Education is first and foremost, personal and parental responsibility; "government responsibility" in education is a far second. Parents can choose the kind of education for their kids (language school, science and math school, arts and culture school, religious school, applied science and technical school, etc.), from elementary to tertiary. But taking away elem. and secondary education as "government responsibility" is too messy, we have to focus on tertiary education.

As I argued in my paper, if the state can be lousy in doing its work in its real and core function -- to protect the citizens' right to life, right to priv. property, and right to liberty -- how can we expect the state to be efficient in doing other functions which are better left to the private sector?

A friend posted this quote from former US President Reagan as a comment,

"In America we created at the local level and administered at the local level for many years the greatest public school system in the world. Now through something called federal aid to education, we have something called federal interference, and education has been the loser. Quality has declined as federal intervention has increased." - Ronald Reagan

Another friend suggested an alternative to tax-funded scholarship program, the "Scholarship Fund" set up by the schools where anyone can donate to and gain tax deductions.

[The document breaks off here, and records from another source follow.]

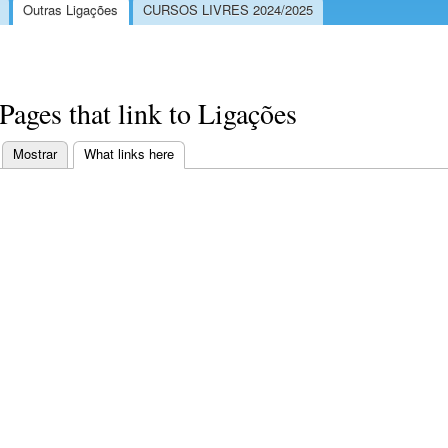
Outras Ligações
CURSOS LIVRES 2024/2025
Pages that link to Ligações
Mostrar
What links here
(separador ativo)
Separadores primários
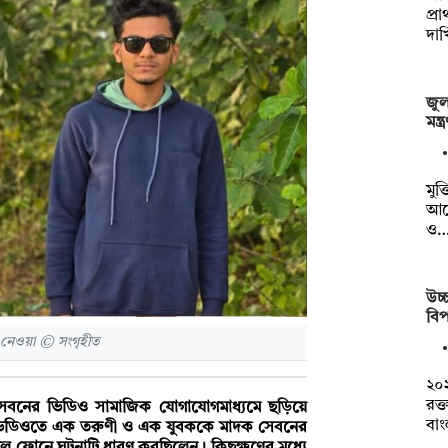
প্র
দা
জুলা
মন্
মুক্
আয
ও
উচ্চ
বিপ
 নেওয়া © সংগৃহীত
২০
রক্
 সেবনের ভিডিও সামাজিক যোগাযোগমাধ্যমে ছড়িয়ে
বা
ে। ভিডিওতে এক তরুণী ও এক যুবককে মাদক সেবনের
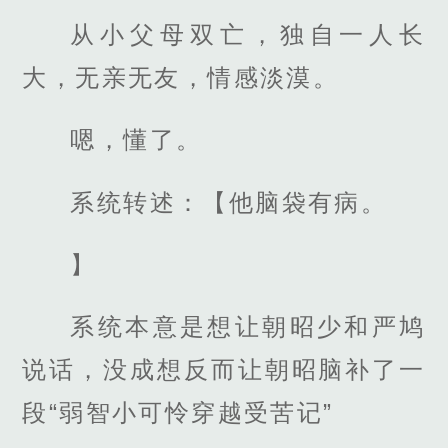
从小父母双亡，独自一人长
大，无亲无友，情感淡漠。
嗯，懂了。
系统转述：【他脑袋有病。
】
系统本意是想让朝昭少和严鸠
说话，没成想反而让朝昭脑补了一
段“弱智小可怜穿越受苦记”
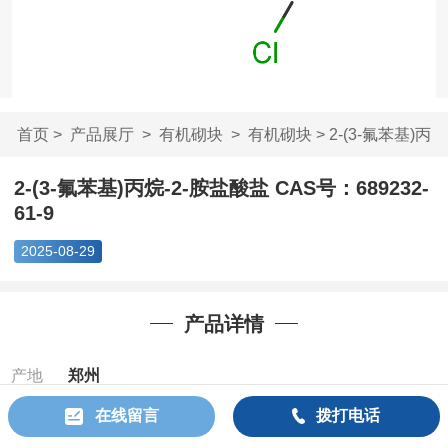
首页
>
产品展厅
>
有机砌块
>
有机砌块
> 2-(3-氟苯基)丙
烷-2-胺盐酸盐 ...
2-(3-氟苯基)丙烷-2-胺盐酸盐 CAS号：689232-
61-9
2025-08-29
产品详情
产地
郑州
在线留言
拨打电话
Cas：
689232-
61-9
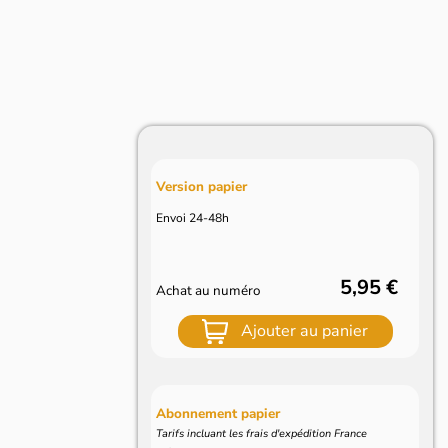
Version papier
Envoi 24-48h
5,95 €
Achat au numéro
Ajouter au panier
Abonnement papier
Tarifs incluant les frais d'expédition France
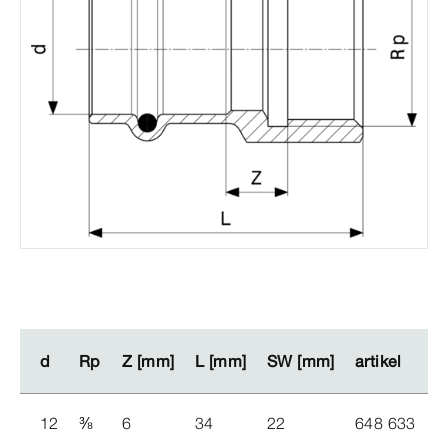
d
d
Rp
Rp
Z [mm]
Z [mm]
L [mm]
L [mm]
SW [mm]
SW [mm]
artikel
artikel
12
⅜
6
34
22
648 633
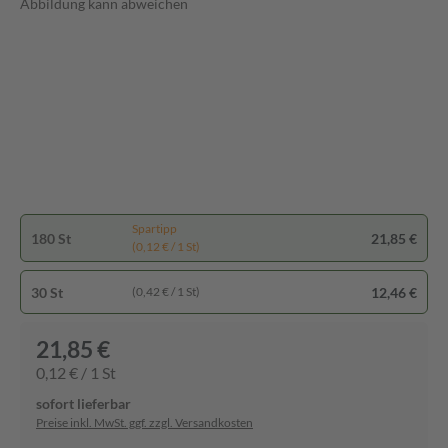
Abbildung kann abweichen
Spartipp
180 St
21,85 €
(0,12 € / 1 St)
30 St
12,46 €
(0,42 € / 1 St)
21,85 €
0,12 € / 1 St
sofort lieferbar
Preise inkl. MwSt. ggf. zzgl. Versandkosten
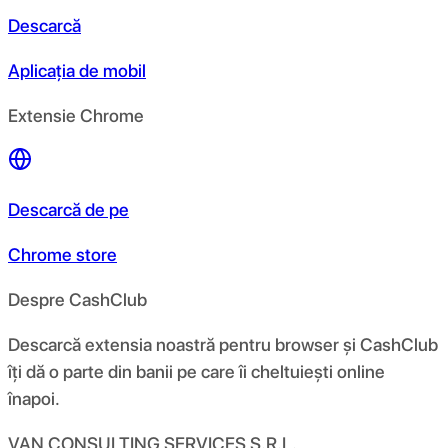
Descarcă
Aplicația de mobil
Extensie Chrome
Descarcă de pe
Chrome store
Despre CashClub
Descarcă extensia noastră pentru browser și CashClub
îți dă o parte din banii pe care îi cheltuiești online
înapoi.
VAN CONSULTING SERVICES S.R.L.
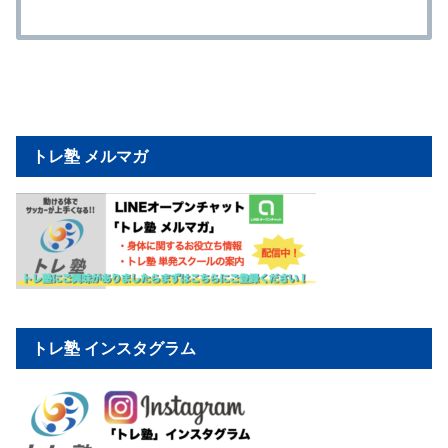
トレ塾 メルマガ
トレ塾 インスタグラム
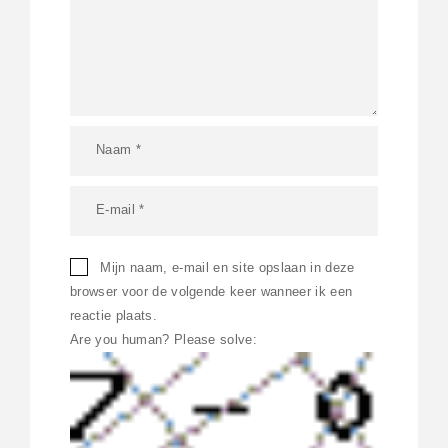
Mijn naam, e-mail en site opslaan in deze
browser voor de volgende keer wanneer ik een
reactie plaats.
Are you human? Please solve:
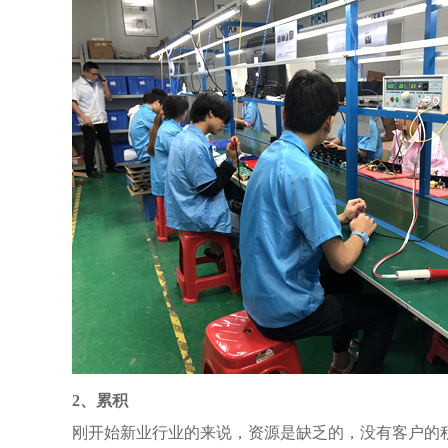
2、累积
刚开始新业行业的来说，资源是缺乏的，没有客户的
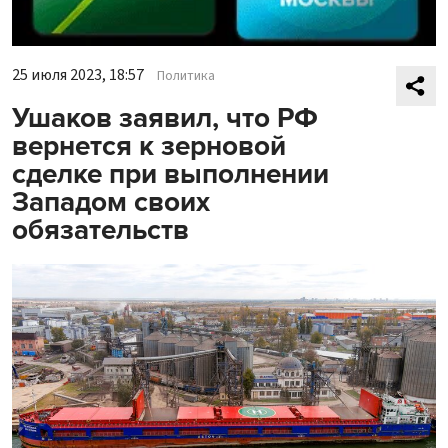
25 июля 2023, 18:57
Политика
Ушаков заявил, что РФ
вернется к зерновой
сделке при выполнении
Западом своих
обязательств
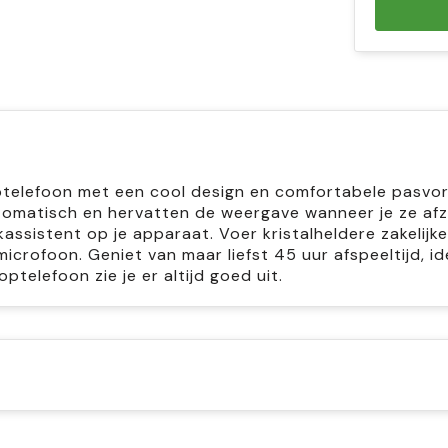
optelefoon met een cool design en comfortabele pasvo
utomatisch en hervatten de weergave wanneer je ze afz
ssistent op je apparaat. Voer kristalheldere zakelijke
crofoon. Geniet van maar liefst 45 uur afspeeltijd, id
telefoon zie je er altijd goed uit.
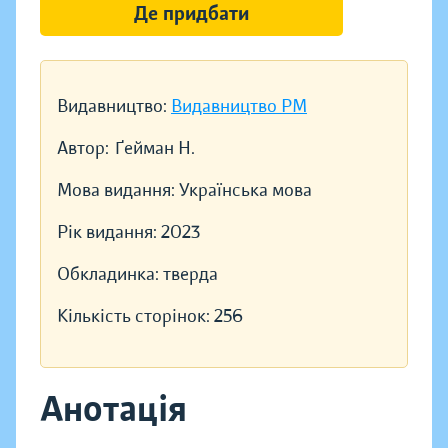
Де придбати
Видавництво:
Видавництво РМ
Автор:
Ґейман Н.
Мова видання:
Українська мова
Рік видання:
2023
Обкладинка:
тверда
Кількість сторінок:
256
Анотація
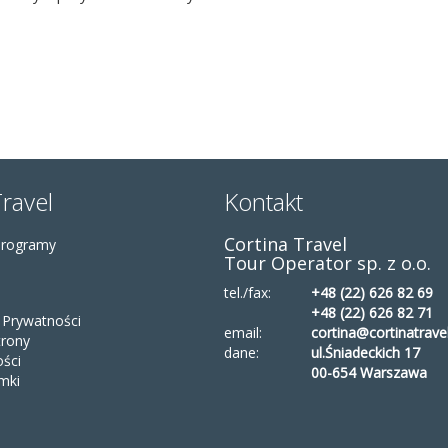
Travel
Kontakt
Cortina Travel
Programy
Tour Operator sp. z o.o.
tel./fax:
+48 (22) 626 82 69
+48 (22) 626 82 71
a Prywatności
email:
cortina@cortinatravel
rony
dane:
ul.Śniadeckich 17
ości
00-654 Warszawa
mki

The latter is a good idea. Personally, I'd like to see government to have zero involvement in tertiary education, in exchange for drastic tax cuts somewhere, like income tax. Scholarship would be a good "compromise", with preconditions like scholars must keep an average grade of 85% (or 1.75 UP grading system) in each semester.

Whenever public funds are made available to some people, there will always be certain groups who will abuse it.

Another suggestion is to have multiple scholarships with different grade requirements. There are some companies, foundations and civic groups that currently offer scholarships every year to some students in private universities.

1 comment:

Anonymous said...

I believe there is nothing wrong with privatizing some university, as long as there is something good that comes out of it. But I also believe there should be some minimal government regulation on education, like tuition hikes. This is check and balance. But then again, how can the government do an effective check and balance when it can barely stand on its own two feet. Recognizing the symptom is one thing, but curing the disease is another.